Monday, 12 March 2018

Stephen Morris Inaugural Lecture

Wine reception 5.30pm, talk at 6.00pm


In this public lecture, Professor Morris will reflect back over 25 years’ experience working as a civil servant, independent researcher and in academia. He will look at how research methods and understandings of causation in policy and programme evaluation have changed over this period, and discuss some of the debates and points of contention that have emerged. The talk will focus particularly on the role of experimental methods, the history of their use in social policy evaluation and some of the controversies and debates that have arisen. It will recount particular examples from Stephen’s own work and discuss how these debates shaped the practice of applied research and evaluation. Finally, it will reflect on the connections between research methodology, policymaking and politics, and show how these concerns might relate to current popular debates around the role of experts and expertise within public policy making.

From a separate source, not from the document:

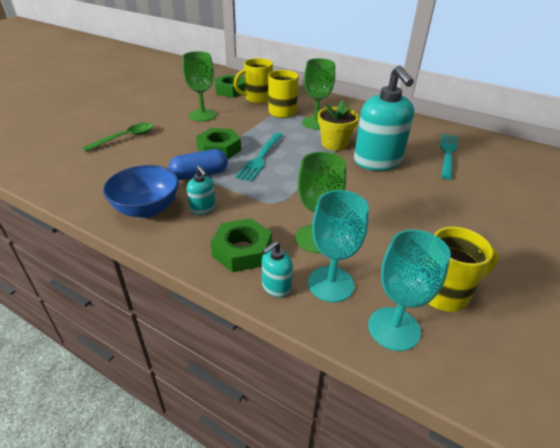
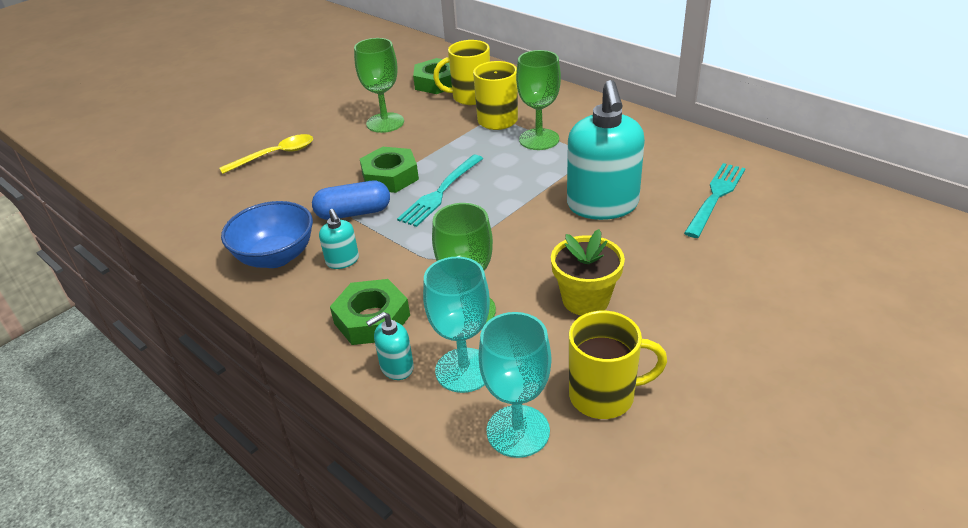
camera: 15 degrees right, 0 degrees up
(125, 138) = (275, 155): green spoon -> yellow spoon
(334, 144) = (552, 174): yellow flower pot -> yellow flower pot (585, 300)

Stephen Morris is Professor of Evaluation based in the Policy Evaluation Research Unit within the Department of Sociology at Manchester Metropolitan University. Stephen’s career spans 25 years working in applied social science research with a particular emphasis on the evaluation of interventions and programmes funded through the public purse with social /economic objectives. During this time, Stephen worked for 13 years as a social scientist within the UK Government and has held senior research posts at the Institute for Employment Studies, Policy Studies Institute and the National Centre for Social Research (now NatCen Social Research). Stephen is a social science methodologist whose work has focused on the use of experimental methods in evaluation and issues of causation in the social sciences more widely.


This lecture will be introduced by Professor Malcolm Press (Vice Chancellor of Manchester Metropolitan University) and will be followed with a response from David H Greenberg (Professor Emeritus in Economics at The University of Maryland, Baltimore county, USA).

David Greenberg is a professor emeritus of economics at the University of Maryland, Baltimore County (UMBC). He is a labor economist and cost-benefit analyst who received his PhD at MIT. Much of his research focuses on the evaluation of government programs. Before coming to UMBC, he worked for the Rand Corporation, SRI International, and the U.S. Department of Health and Human Services. Professor Greenberg has been a visitor for a year or longer at the University of Wisconsin-Madison; at the Budapest University of Economic Science; and at the Centre for Research in Social Policy at Loughborough University, the Policy Studies Institute at Westminster University, and the Prime Minister’s Strategy Unit, all of which are in England. He is a long time consultant to MDRC, Abt Associates, and other research organizations.

David Greenberg has published widely on social experimentation, cost and cost-benefit analysis, employment, training programs, evaluation, and other topics. He is co-editor of the Randomized Social Experiments Abstract, which is published weekly by the Social Science Research Network. With his co-authors, he has written four editions of a widely used textbook on cost-benefit analysis, which is published by Prentice Hall, and has completed work on the fifth edition, which will be published in 2018 by the Cambridge University Press.